Backdoor Attacks Against Speech Language Models
Alexandrine Fortier 1, Thomas Thebaud 2, Jesús Villalba 2, Najim Dehak 2, Patrick Cardinal 1
Published on arXiv
2510.01157
Model Poisoning
OWASP ML Top 10 — ML10
Transfer Learning Attack
OWASP ML Top 10 — ML07
Key Finding
Backdoor attacks achieve 90.76%–99.41% attack success rate across four speech encoders (WavLM, HuBERT, wav2vec 2.0, Whisper) while maintaining clean-input accuracy.

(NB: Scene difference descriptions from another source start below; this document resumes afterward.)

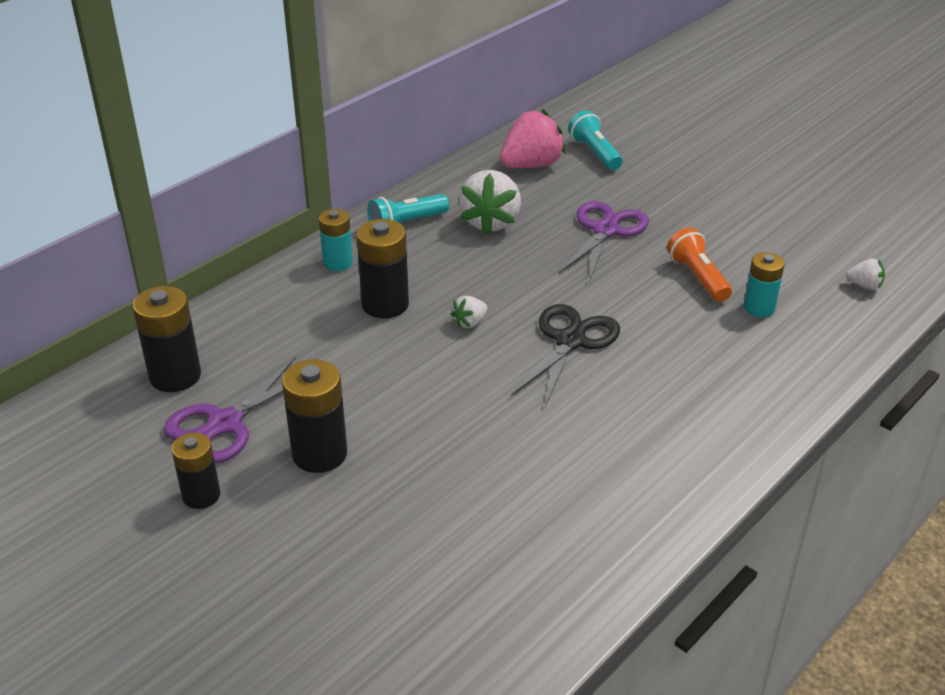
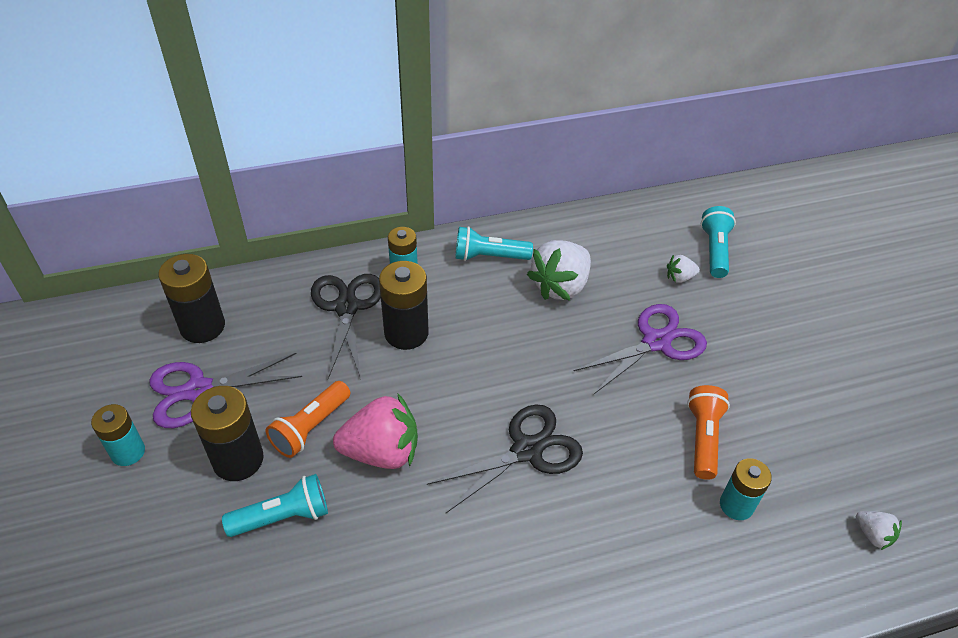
camera: 30 degrees right, 10 degrees up
black battery [171,433,220,509] -> turquoise battery [91,404,145,466]
white strawberry [451,296,487,328] -> white strawberry moved to [667,255,700,283]
pink strawberry [500,109,566,168] -> pink strawberry moved to [333,393,418,469]
none -> turquoise flashlight [222,474,328,537]
none -> orange flashlight [266,381,350,458]
none -> black scissors [311,274,381,379]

Large Language Models (LLMs) and their multimodal extensions are becoming increasingly popular. One common approach to enable multimodality is to cascade domain-specific encoders with an LLM, making the resulting model inherit vulnerabilities from all of its components. In this work, we present the first systematic study of audio backdoor attacks against speech language models. We demonstrate its effectiveness across four speech encoders and three datasets, covering four tasks: automatic speech recognition (ASR), speech emotion recognition, and gender and age prediction. The attack consistently achieves high success rates, ranging from 90.76% to 99.41%. To better understand how backdoors propagate, we conduct a component-wise analysis to identify the most vulnerable stages of the pipeline. Finally, we propose a fine-tuning-based defense that mitigates the threat of poisoned pretrained encoders.
Key Contributions
- First systematic study of dirty-label backdoor attacks against a cascaded speech-language model (SpeechLLM), covering four tasks and three datasets
- Component-level analysis isolating the contribution of the audio encoder, projection connector, and LoRA adapters to backdoor propagation
- Fine-tuning-based post-training defense that mitigates the threat of poisoned pretrained speech encoders
🛡️ Threat Analysis
Attacks specifically exploit the transfer learning pipeline: poisoned pretrained SSL encoders (WavLM, HuBERT, wav2vec 2.0, Whisper) propagate backdoors into the downstream SpeechLLM system; the proposed defense is fine-tuning to mitigate poisoned pretrained encoders, squarely a transfer learning threat.
Core contribution is backdoor/trojan injection into speech language models using an audio trigger (clicking noise), causing targeted misclassification on ASR, emotion, gender, and age tasks while behaving normally on clean inputs.